Поразили и знаменитые лондонские «доки», осмотру которых туристы наши посвятили полдня. Тут можно было видеть, так сказать, пульс всей торговой деятельности Лондона и представить себе до известной степени колоссальность этого обмена товаров со всеми странами мира. Тысячи судов выгружались у гранитных пристаней при помощи элеваторов, кранов и разных приспособлений. Массы рабочих были заняты работой, и вся эта работа шла как-то скоро, умело, без шума, без криков, без брани, столь знакомой русскому уху у себя на родине. Каких только кораблей тут не было и каких только рас и цветов не было матросов. Рядом с белыми моряками всевозможных национальностей можно было встретить и индуса, и сингалезца, и малайца, и негра. И вся эта смесь «племен, наречий, состояний» толпилась на кораблях и на пристанях.

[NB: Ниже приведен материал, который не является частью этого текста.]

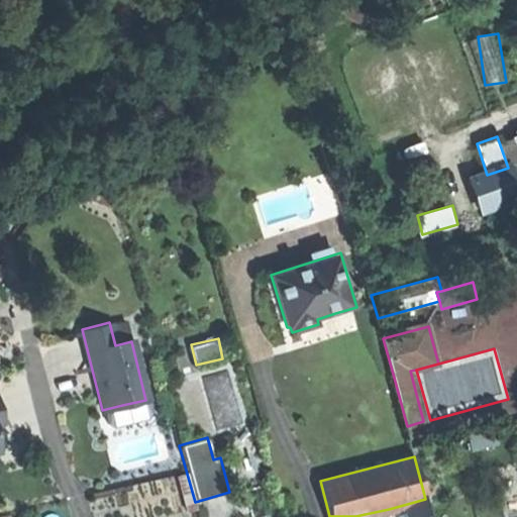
[(389,509),(391,516),(423,516),(429,515),(425,499),(389,509)]
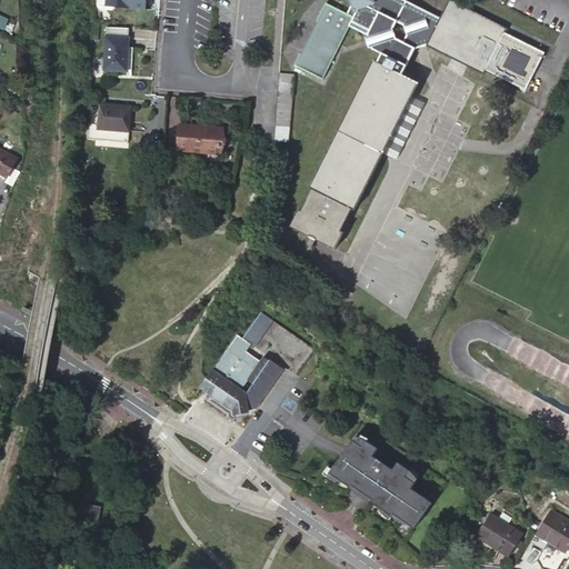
[(378,55),(373,62),(398,73),(411,48),(428,46),(441,19),(401,0),(345,0),(347,6),(343,13),(327,5),(298,65),(325,78),(348,28),(363,36),(362,38),(366,48),(378,55)]
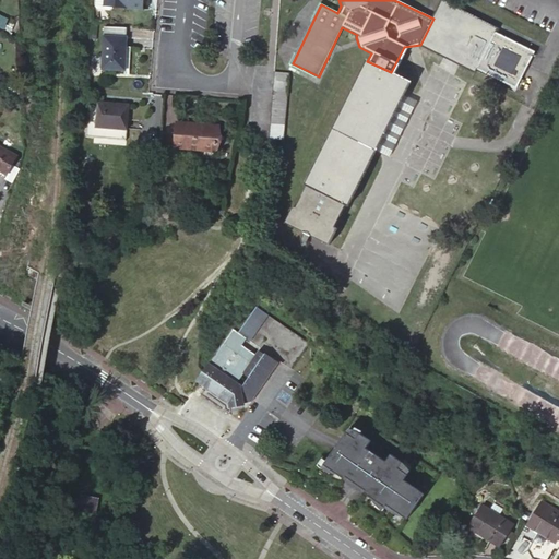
[(433,19),(420,45),(477,72),(479,68),(516,86),(534,51),(496,34),(498,27),(442,1),(433,19)]
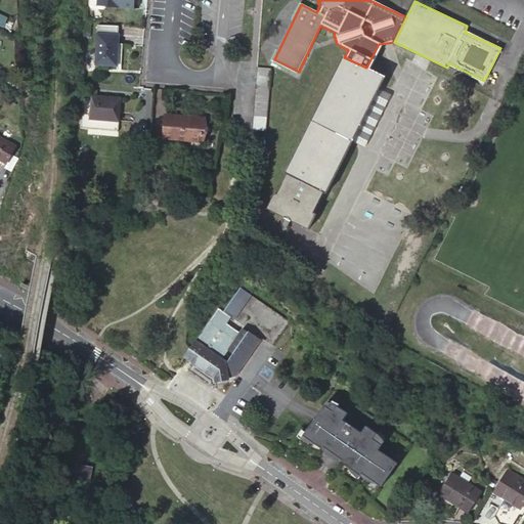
[(0,13),(0,24),(11,30),(12,26),(6,22),(8,17),(0,13)]
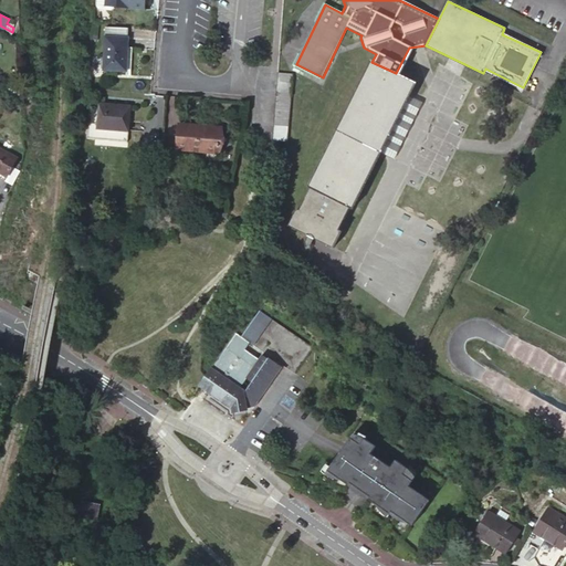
[(109,42),(107,74),(128,75),(130,43),(109,42)]
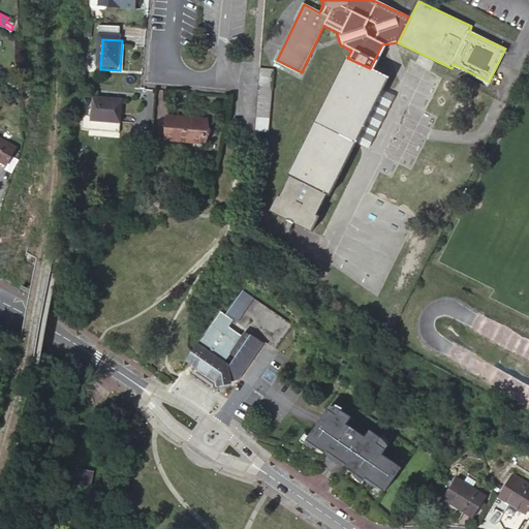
[(370,68),(347,58),(288,176),(324,194),(327,195),(354,142),(379,92),(386,78),(370,68)]
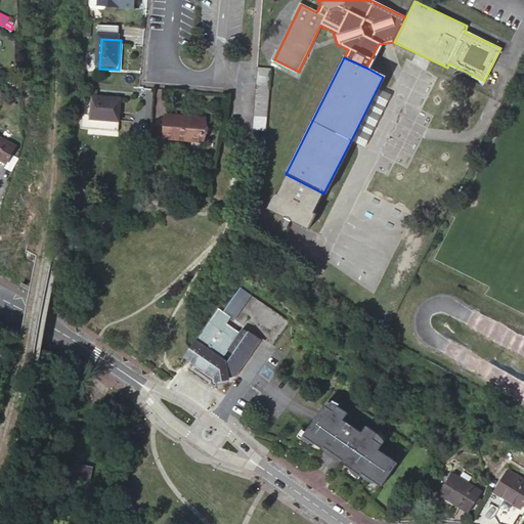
[(257,72),(251,133),(265,134),(270,73),(257,72)]
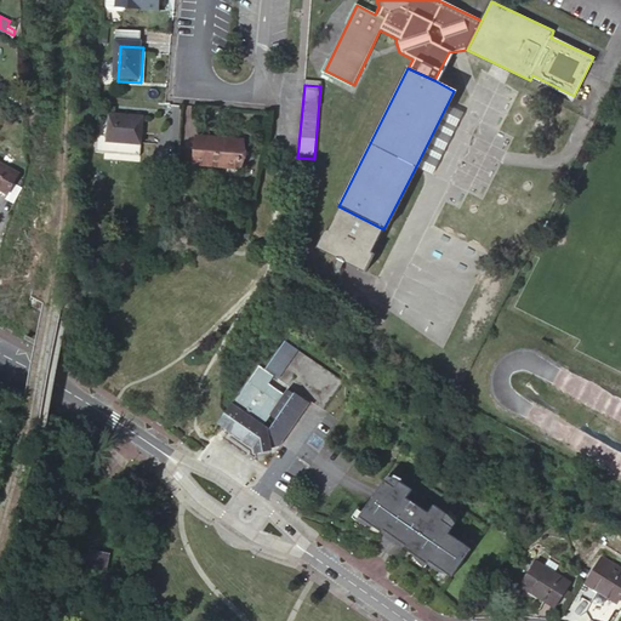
[(459,114),(445,108),(416,166),(429,172),(459,114)]
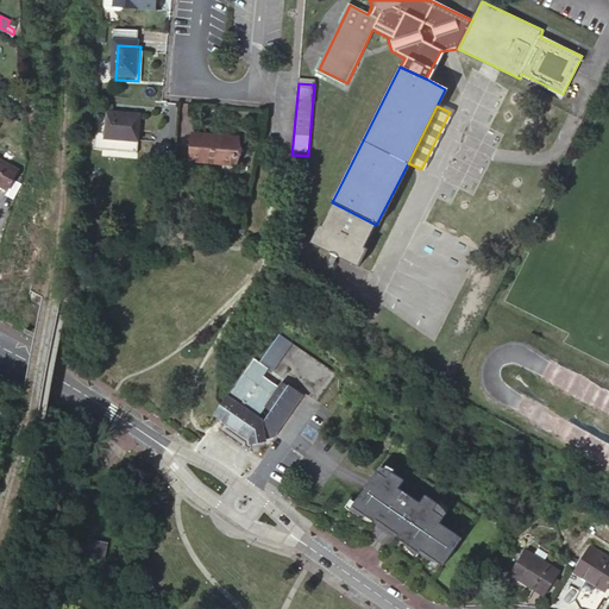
[(108,126),(107,154),(150,156),(154,119),(119,117),(118,127),(108,126)]
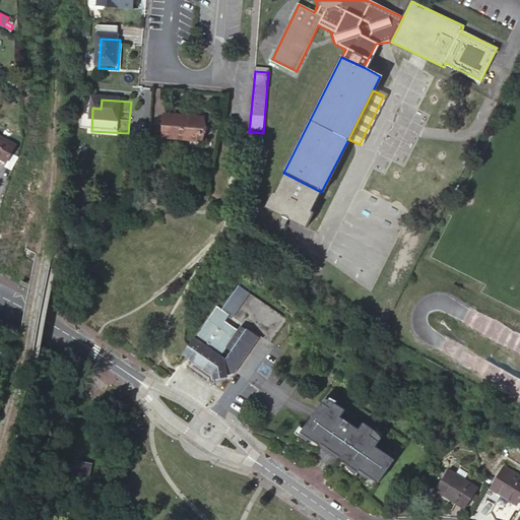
[(166,117),(164,141),(202,144),(204,120),(166,117)]
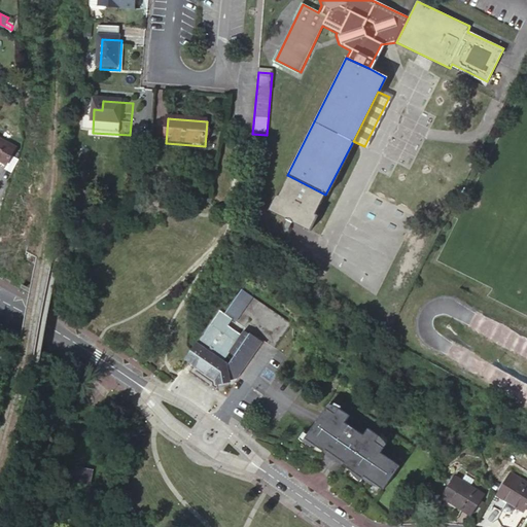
[(0,137),(0,161),(6,165),(16,145),(0,137)]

Громадные тюки и бочки под оглушительный шум и лязг цепей и лебедок подавались на берег и укладывались правильными рядами. Чего тут только не было? Пшеница, льняное семя, пенька, сало, шерсть, хлопчатая бумага, индиго, перец, кофе, чай и фрукты, среди которых ананасы, бананы и мандарины ласкали обоняние своим ароматом. И все это лежало в каком-то гигантском количестве.
Незаметно наполнялись тюками и бочками пристани, и так же незаметно исчезали задние ряды, увозимые на то и дело подходивших вагонах.
У других пристаней происходила нагрузка. Преимущественно грузились большие трехмачтовые корабли и пароходы грузом разных товаров и мануфактур, которыми англичане снабжают Индию, Китай и вообще Дальний Восток.
Обедали в этот день наши моряки в очень скромной таверне, чтобы иметь понятие о том, как кормят в Лондоне недостаточных людей.
В таверне, куда вошли русские, сидели преимущественно рабочие за большим столом, накрытым довольно чистой скатертью. К столу у каждого прибора были прикреплены на цепочках ложка, вилка и ножик. Посредине стола положены были маленькие рельсы, по которым двигалось огромное блюдо ростбифа, составляющее все меню этого обеда, стоящего шиллинг. Ростбиф и к нему обычный разварной картофель и зелень были безукоризненны и так же хороши, как и в первоклассном ресторане. Есть его можно было сколько угодно. Прислуживали одна горничная и сам хозяин, то и дело нарезывавший куски гигантского ростбифа, который все обедающие запивали кружками эля.
Как только из-за стола уходил кто-нибудь из обедающих, горничная немедленно снимала с цепочки ложку, ножик и вилку, уносила их и приносила назад чисто вымытыми и вычищенными.
– А ведь недурно, господа, не правда ли? Вы не раскаиваетесь, что я вас сюда привел? – сказал доктор.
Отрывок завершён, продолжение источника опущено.